Within the twenty-eight day turning
of the moon are several moments of traditional magical power. Workings that
hope to use the moons power to grow a result can choose the early phase of the
waxing moon, when one has many days of waxing power to draw on. The very first
visible crescent is good for this, but can be hard to spot. Druid tradition has
emphasized the ‘sixth night’ of the waxing moon – roughly the end of the first
quarter – as a night when the growth power of the waxing moon is both
well-established and still growing, making it a good time for many kinds of
magical working. Of course the full moon is the legendary height of magical
power. As the crest of the moon’s growth, it is a time when one wishes to grasp
and use the force of the wave’s top – to work for things that manifest
immediately. I think it is for this reason that the full moon is the time of
the Witch’s Sabbath – the summoning of gods and spirits is especially proper at
that time. The Full Moon’s power of manifestation makes it a fine time to invoke
and assemble the ‘constellation of worship’ of whatever is included in one’s
home cult, maintain one’s offerings, and receive their conversation and
blessing. This is essentially the ‘esbat’ of the witches.
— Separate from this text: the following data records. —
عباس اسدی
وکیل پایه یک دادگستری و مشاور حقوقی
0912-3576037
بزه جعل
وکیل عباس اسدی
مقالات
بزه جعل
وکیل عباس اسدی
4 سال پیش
Finally, many cultural systems
assign symbols or names to each of the
lunar months, and those can be of use in designing an annual ‘retreat’
of rituals with specific focuses.
Astrological symbols for the passages of the sun and moon can also provide
symbols on which to focus a sequence of rites. This can allow a set of cultural
symbols to be more completely expressed and understood, and provide a powerful
set of blessings.
Seasonal or
Annual Sequence:
I have already written about the traditional Year-cult, and its eight-fold
expression in Neopagan ways. Those working a specific ethnic reconstruction
will choose how to adapt the seasonal and calendrical rites of the past to
modern times. Such work is off-topic for this instruction in magic, and is yet
another instance in which I must recommend detailed additional reading. Learning
the lore of whatever cultural form you pursue can only deepen and clarify your
magic.
High Day rites (as we Druids have
come to call the larger annual ritual occasions) present an opportunity to
create and arrange ritual on a scale larger than home-shrine work. Attunement
of the personal spirit to the tides of the great wheel of seasons, the Gods and
Spirits who dance through them, and the Blessings conveyed by each are sources
of personal magical authority and respect among the spirits. Incidentally,
these notions apply whether one is working the Neopagan Eightfold Wheel, the
seasonal cycle of ancient Athens (so different from the Anglo-German north), or
the annual saints’-calendar of the Roman Church.
If one is able to present rites for
friends or community then elements of theater, development of performance
persona, etc can all be useful to practical magic. In a later chapter we will
discuss using occult techniques to strengthen the effects of public seasonal
rites, but the ritual skills developed for effective public ritual also
strengthen one’s personal magical authority and power.
All of this structure can be allowed to
develop organically inside a magician’s practice. For a certain sort of student
(such as myself) the tendency to begin by getting a blank book and pre-writing
the outline of such practices will be nearly irresistible. There is value in
that work (and a version of my own version of the work is provided here in the
Rituals section) but I advise you not to postpone beginning simple daily or
weekly work until you have everything ‘just right’. Your understanding will
grow with experimentation and work, and pre-writing may serve to constrain your
choices. It is inevitable that you will outgrow your first efforts, and some
students are hampered by a sense of loyalty to their own writing that restricts
experimentation. I might humbly suggest beginning with another’s printed
scripts and rites, such as those presented here. One need feel no special
loyalty to those when the time comes to change or abandon them.